Lorsque vous découvrez que votre meilleur ami (ABDL, qui plus est) vient passer quelques jours à la maison et se propose de faire une nouvelle passe sur votre roman, vous vous dites que ça ne peut être qu’une bonne idée. Très vite, il commence à m’expliquer toutes ces petites règles de typographie que les traitements de texte ont la fâcheuse tendance à ignorer. Et il faut bien reconnaître qu’il a l’œil.
Mon autre ami, romancier de métier, m’avait déjà signalé certaines de ces subtilités. Il faut croire que romancier, c’est un métier… et typographe aussi ! J’ai surtout la chance d’être sacrément bien entouré. Au début, j’étais pourtant assez confiant. Je me suis dit : « Vas-y, bonne chance ! Tu ne vas plus trouver grand-chose. » Après tout, le manuscrit avait déjà été relu une bonne quinzaine de fois. Les fautes d’orthographe avaient été traquées, pourchassées, exterminées jusqu’à la dernière. Les fautes… peut-être. Mais la typographie ? Ah, ça, c’est une autre histoire ! Des virgules se promènent encore là où elles ne devraient pas, des majuscules surgissent sans raison, quelques espaces insécables ont mystérieusement disparu… Bref, le diable se cache vraiment dans les détails.

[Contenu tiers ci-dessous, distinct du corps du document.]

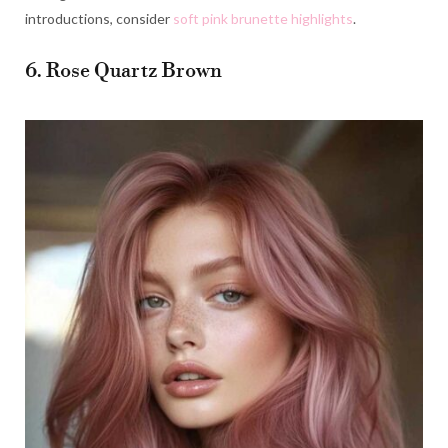
introductions, consider
soft pink brunette highlights
.
6. Rose Quartz Brown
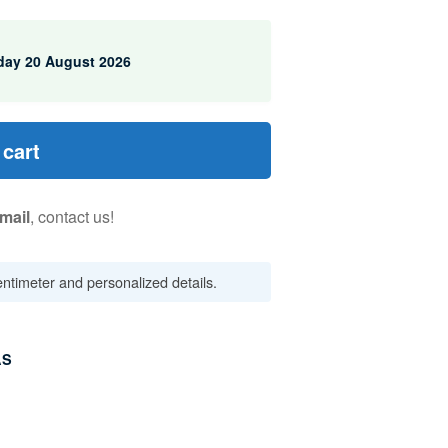
day 20 August 2026
 cart
mail
, contact us!
centimeter and personalized details.
AS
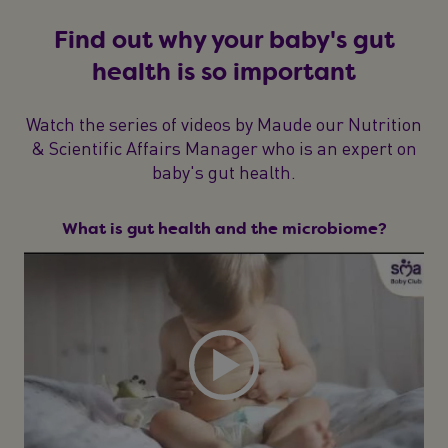
Find out why your baby's gut
health is so important
Watch the series of videos by Maude our Nutrition
& Scientific Affairs Manager who is an expert on
baby's gut health.
What is gut health and the microbiome?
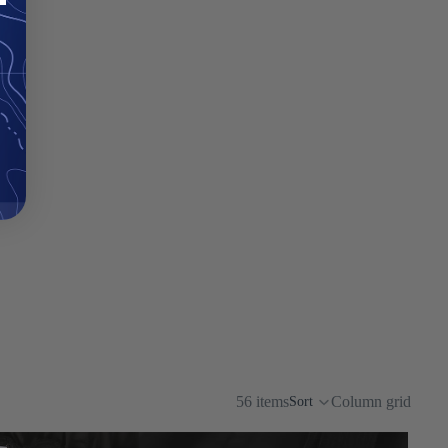
56 items
Column grid
Sort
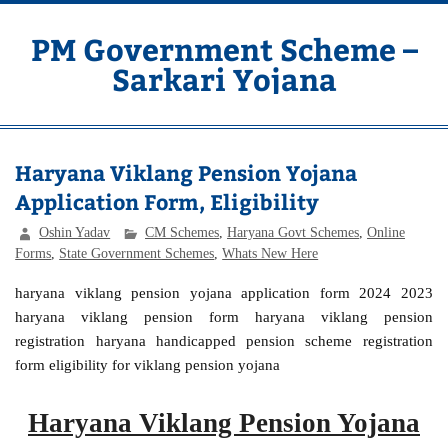
Skip
to
content
PM Government Scheme –
Sarkari Yojana
Latest Central & State Govt Schemes
Haryana Viklang Pension Yojana
Application Form, Eligibility
Oshin Yadav
CM Schemes
,
Haryana Govt Schemes
,
Online
Forms
,
State Government Schemes
,
Whats New Here
haryana viklang pension yojana application form 2024 2023
haryana viklang pension form haryana viklang pension
registration haryana handicapped pension scheme registration
form eligibility for viklang pension yojana
Haryana Viklang Pension Yojana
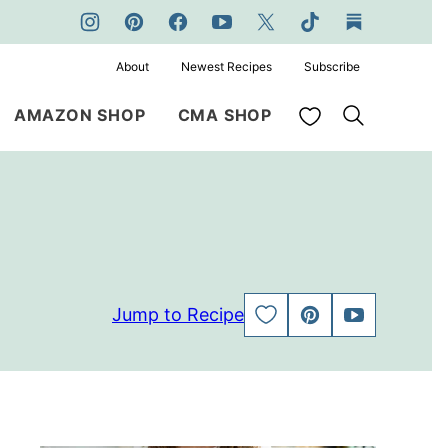
About
Newest Recipes
Subscribe
My Favorites
AMAZON SHOP
CMA SHOP
Jump to Recipe
SAVE
PIN
JUMP
TO
TO
FAVORITES
VIDEO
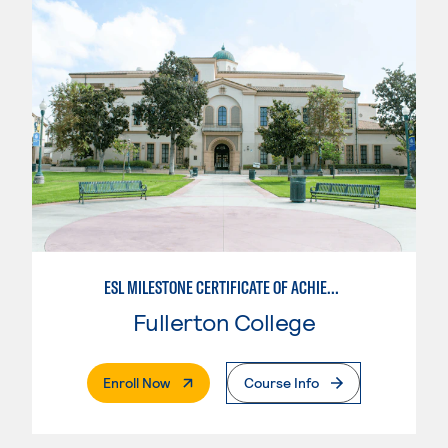
ESL MILESTONE CERTIFICATE OF ACHIEVEMENT: PATHWAY TO TRANSFER - WRITTEN AND ORAL COMMUNICATION
Fullerton College
. External Page
Enroll Now
Course Info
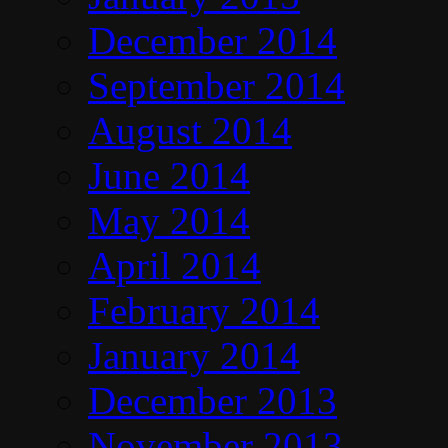
December 2014
September 2014
August 2014
June 2014
May 2014
April 2014
February 2014
January 2014
December 2013
November 2013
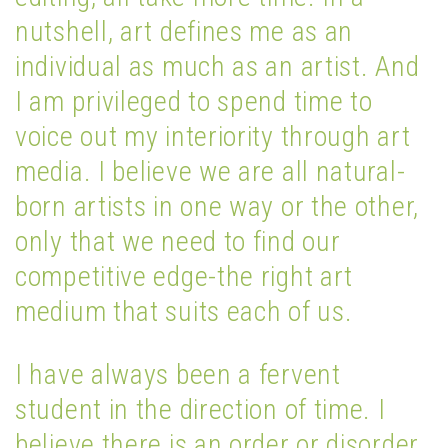
nutshell, art defines me as an
individual as much as an artist. And
I am privileged to spend time to
voice out my interiority through art
media. I believe we are all natural-
born artists in one way or the other,
only that we need to find our
competitive edge-the right art
medium that suits each of us.
I have always been a fervent
student in the direction of time. I
believe there is an order or disorder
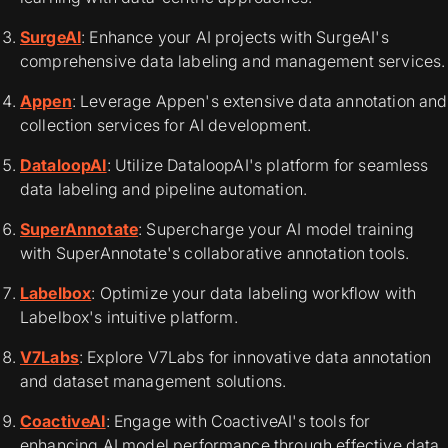
SurgeAI
: Enhance your AI projects with SurgeAI's
comprehensive data labeling and management services.
Appen
: Leverage Appen's extensive data annotation and
collection services for AI development.
DataloopAI
: Utilize DataloopAI's platform for seamless
data labeling and pipeline automation.
SuperAnnotate
: Supercharge your AI model training
with SuperAnnotate's collaborative annotation tools.
Labelbox
: Optimize your data labeling workflow with
Labelbox's intuitive platform.
V7Labs
: Explore V7Labs for innovative data annotation
and dataset management solutions.
CoactiveAI
: Engage with CoactiveAI's tools for
enhancing AI model performance through effective data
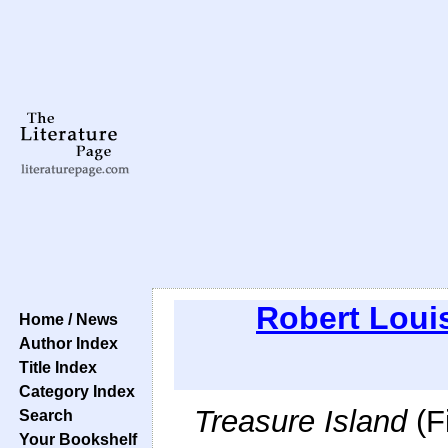
Robert Loui
Home / News
Author Index
Title Index
Category Index
Treasure Island
(F
Search
Your Bookshelf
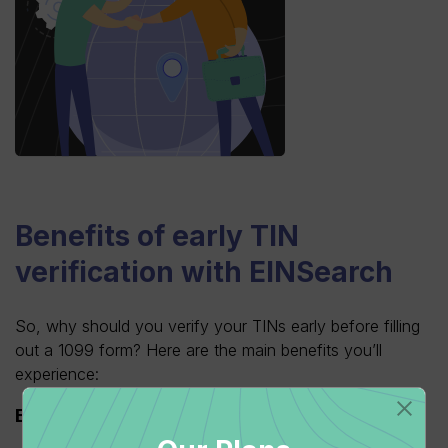
Benefits of early TIN
verification with EINSearch
So, why should you verify your TINs early before filling
out a 1099 form? Here are the main benefits you’ll
experience:
Ensuring accuracy and compliance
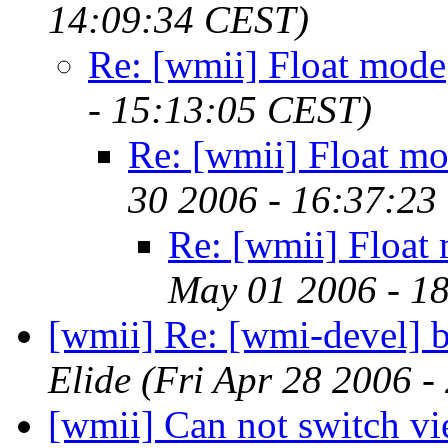
14:09:34 CEST)
Re: [wmii] Float mode
- 15:13:05 CEST)
Re: [wmii] Float m
30 2006 - 16:37:23
Re: [wmii] Float
May 01 2006 - 1
[wmii] Re: [wmi-devel] 
Elide
(Fri Apr 28 2006 
[wmii] Can not switch v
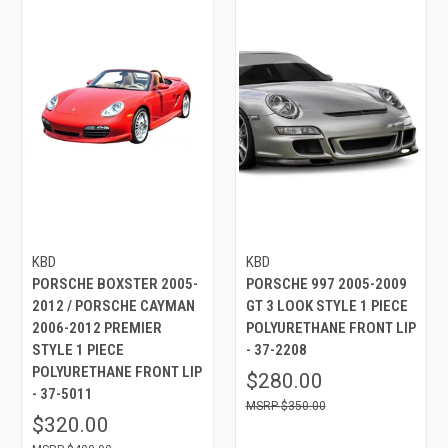
KBD
KBD
PORSCHE BOXSTER 2005-
PORSCHE 997 2005-2009
2012 / PORSCHE CAYMAN
GT 3 LOOK STYLE 1 PIECE
2006-2012 PREMIER
POLYURETHANE FRONT LIP
STYLE 1 PIECE
- 37-2208
POLYURETHANE FRONT LIP
$280.00
- 37-5011
$350.00
$320.00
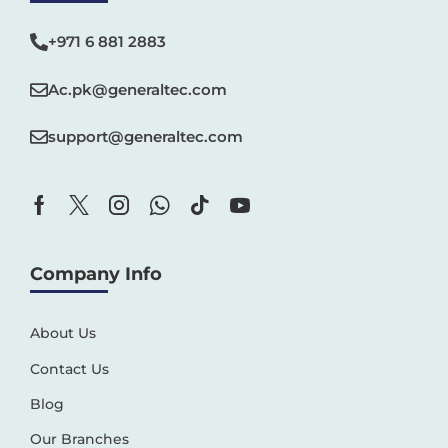
+971 6 881 2883‬
Ac.pk@generaltec.com
support@generaltec.com
Company Info
About Us
Contact Us
Blog
Our Branches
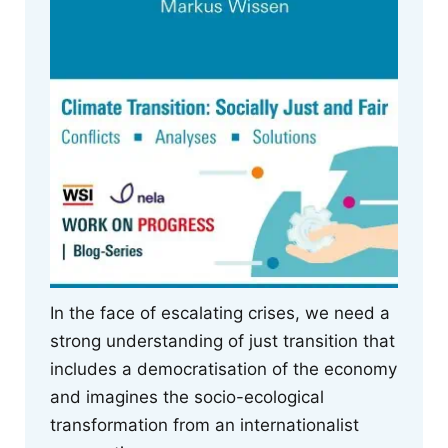
In the face of escalating crises, we need a
strong understanding of just transition that
includes a democratisation of the economy
and imagines the socio-ecological
transformation from an internationalist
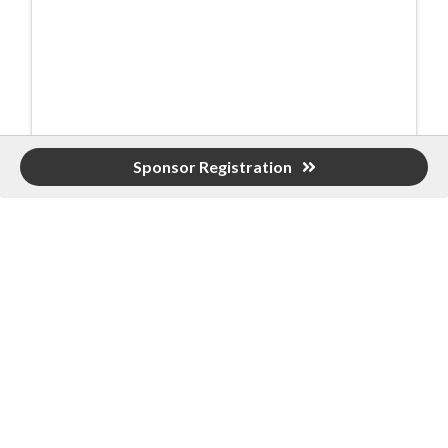
Event Contact
Sponsor Registration
Shannon Clyce
(205) 912-7000
Send Email
Monday, November 3, 2025
10:00 AM Tent Sponsor Set-Up
10:30-11:45 PM Sponsor & Player Registration
10:45-11:45 PM Lunch
Main Level
12:00 PM Shotgun Start
4:30 PM 19th Hole Party Downstairs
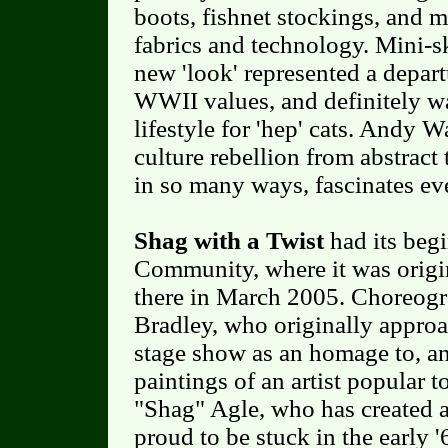
boots, fishnet stockings, and m
fabrics and technology. Mini-s
new 'look' represented a depar
WWII values, and definitely wa
lifestyle for 'hep' cats. Andy W
culture rebellion from abstract 
in so many ways, fascinates ev
Shag with a Twist
had its beg
Community, where it was origin
there in March 2005. Choreogr
Bradley, who originally appro
stage show as an homage to, an
paintings of an artist popular 
"Shag" Agle, who has created a
proud to be stuck in the early '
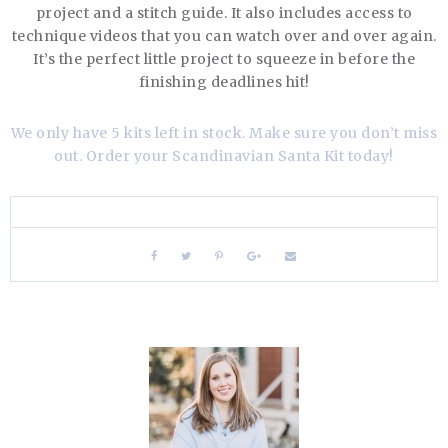
project and a stitch guide. It also includes access to
technique videos that you can watch over and over again.
It’s the perfect little project to squeeze in before the
finishing deadlines hit!
We only have 5 kits left in stock. Make sure you don’t miss
out. Order your Scandinavian Santa Kit today!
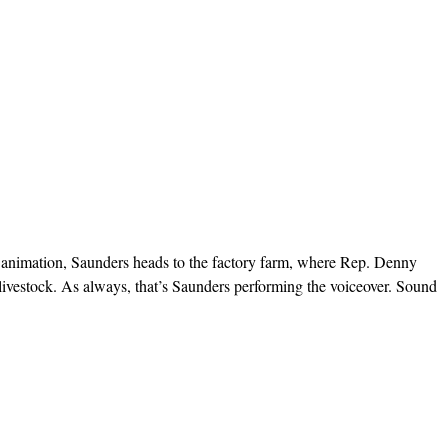
k’s animation, Saunders heads to the factory farm, where Rep. Denny
n livestock. As always, that’s Saunders performing the voiceover. Sound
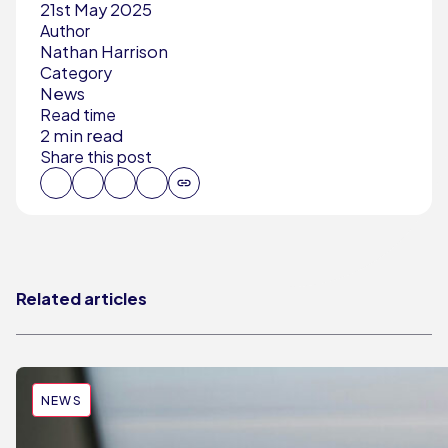
21st May 2025
Author
Nathan Harrison
Category
News
Read time
2 min read
Share this post
Related articles
NEWS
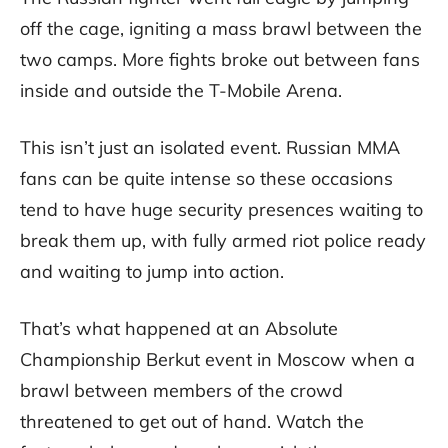
off the cage, igniting a mass brawl between the
two camps. More fights broke out between fans
inside and outside the T-Mobile Arena.
This isn’t just an isolated event. Russian MMA
fans can be quite intense so these occasions
tend to have huge security presences waiting to
break them up, with fully armed riot police ready
and waiting to jump into action.
That’s what happened at an Absolute
Championship Berkut event in Moscow when a
brawl between members of the crowd
threatened to get out of hand. Watch the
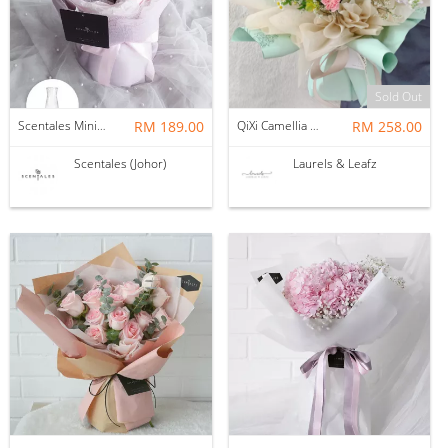
Sold Out
Scentales Minimalist Pink Tulips Flower Bouquet (Wrap with Vase) | Pre-order
RM 189.00
QiXi Camellia Mix Bouquet ( Fresh Flower )
RM 258.00
Scentales (Johor)
Laurels & Leafz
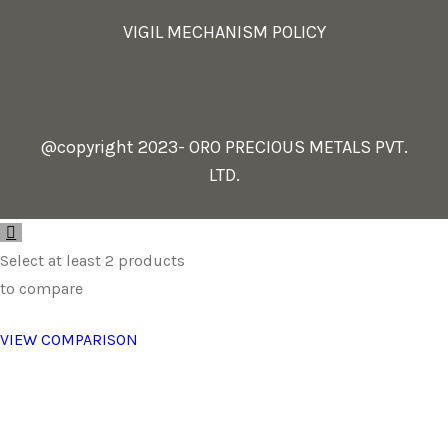
VIGIL MECHANISM POLICY
@copyright 2023- ORO PRECIOUS METALS PVT.
LTD.
Select at least 2 products
to compare
VIEW COMPARISON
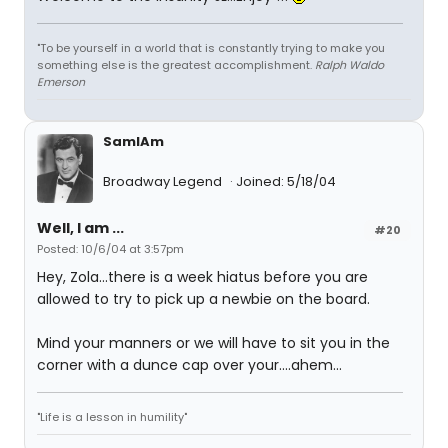
"To be yourself in a world that is constantly trying to make you
something else is the greatest accomplishment.
Ralph Waldo
Emerson
SamIAm
Broadway Legend
Joined: 5/18/04
Well, I am ...
#20
Posted: 10/6/04 at 3:57pm
Hey, Zola...there is a week hiatus before you are
allowed to try to pick up a newbie on the board.
Mind your manners or we will have to sit you in the
corner with a dunce cap over your....ahem...
"Life is a lesson in humility"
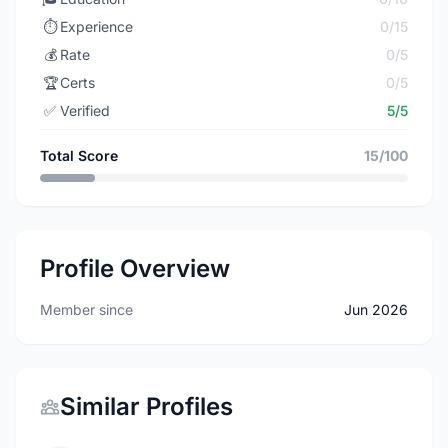
⏱️
Experience
0/15
💰
Rate
0/5
🏆
Certs
0/5
✅
Verified
5/5
Total Score
15/100
Profile Overview
Member since
Jun 2026
Similar Profiles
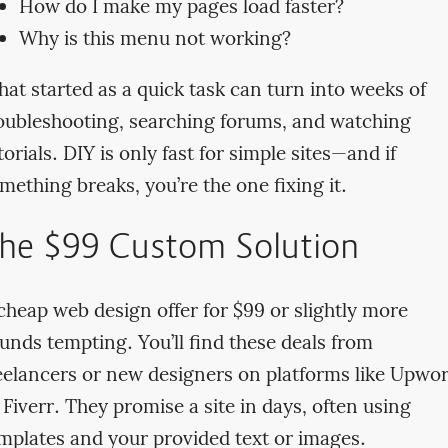
How do I make my pages load faster?
Why is this menu not working?
at started as a quick task can turn into weeks of
oubleshooting, searching forums, and watching
torials. DIY is only fast for simple sites—and if
mething breaks, you’re the one fixing it.
he $99 Custom Solution
cheap web design offer for $99 or slightly more
unds tempting. You’ll find these deals from
eelancers or new designers on platforms like Upwo
 Fiverr. They promise a site in days, often using
mplates and your provided text or images.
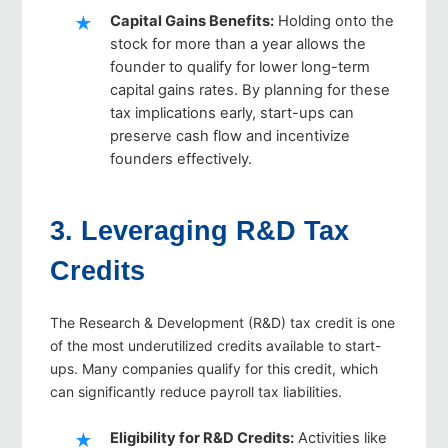
Capital Gains Benefits
:
Holding onto the
stock for more than a year allows the
founder to qualify for lower long-term
capital gains rates. By planning for these
tax implications early, start-ups can
preserve cash flow and incentivize
founders effectively.
3. Leveraging R&D Tax
Credits
The Research & Development (R&D) tax credit is one
of the most underutilized credits available to start-
ups. Many companies qualify for this credit, which
can significantly reduce payroll tax liabilities.
Eligibility for R&D Credits
:
Activities like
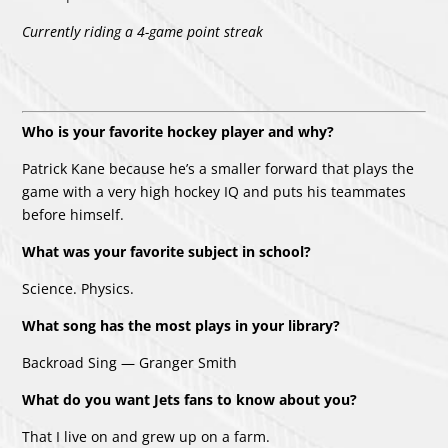
Currently riding a 4-game point streak
Who is your favorite hockey player and why?
Patrick Kane because he’s a smaller forward that plays the
game with a very high hockey IQ and puts his teammates
before himself.
What was your favorite subject in school?
Science. Physics.
What song has the most plays in your library?
Backroad Sing — Granger Smith
What do you want Jets fans to know about you?
That I live on and grew up on a farm.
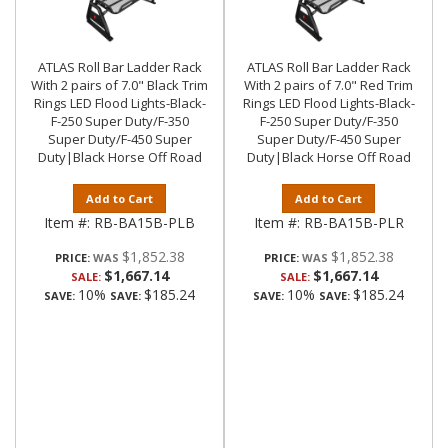
ATLAS Roll Bar Ladder Rack
ATLAS Roll Bar Ladder Rack
With 2 pairs of 7.0" Black Trim
With 2 pairs of 7.0" Red Trim
Rings LED Flood Lights-Black-
Rings LED Flood Lights-Black-
F-250 Super Duty/F-350
F-250 Super Duty/F-350
Super Duty/F-450 Super
Super Duty/F-450 Super
Duty|Black Horse Off Road
Duty|Black Horse Off Road
Add to Cart
Add to Cart
Item #:
RB-BA15B-PLB
Item #:
RB-BA15B-PLR
$1,852.38
$1,852.38
PRICE:
PRICE:
$1,667.14
$1,667.14
SALE:
SALE:
10%
$185.24
10%
$185.24
SAVE:
SAVE:
SAVE:
SAVE:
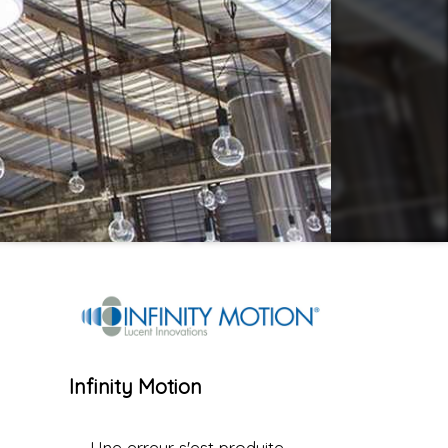
Infinity Motion
Une erreur s'est produite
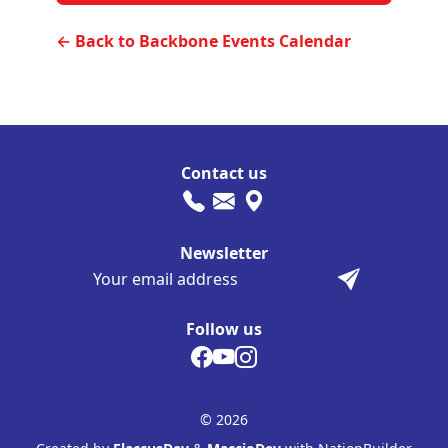
← Back to Backbone Events Calendar
Contact us
Newsletter
Follow us
© 2026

Il ne me reste plus qu’à corriger tout ça et à republier le manuscrit. Et c’est là que l’auto-édition révèle tout son intérêt. À l’époque de l’édition traditionnelle, ces petites coquilles auraient probablement survécu jusqu’au prochain tirage… s’il y en avait un. Aujourd’hui, quelques clics suffisent pour envoyer une version encore plus propre aux futurs lecteurs. Finalement, un livre n’est jamais vraiment terminé : il continue de s’améliorer, discrètement, au fil des relectures et des rencontres.
On progresse toujours grâce à ses erreurs, et c’est bien ce qui est formidable. Chaque relecture m’apporte son lot d’enseignements et me permet d’améliorer la méthode de travailler. Je suis avant tout un raconteur d’histoires. La typographie, je l’avoue, ce n’est pas vraiment ma tasse de thé. Mais elle fait partie de ces petits détails qui, mis bout à bout, rendent un livre plus agréable à lire. Pour mon prochain roman, j’ai donc décidé de changer complètement de méthode. Plutôt que d’écrire vite en me disant que je corrigerai tout à la fin, je prendrai mon temps. Chaque page sera relue, corrigée et peaufinée avant de passer à la suivante. Ce sera sans doute plus long, mais j’ai la conviction que le résultat n’en sera que meilleur.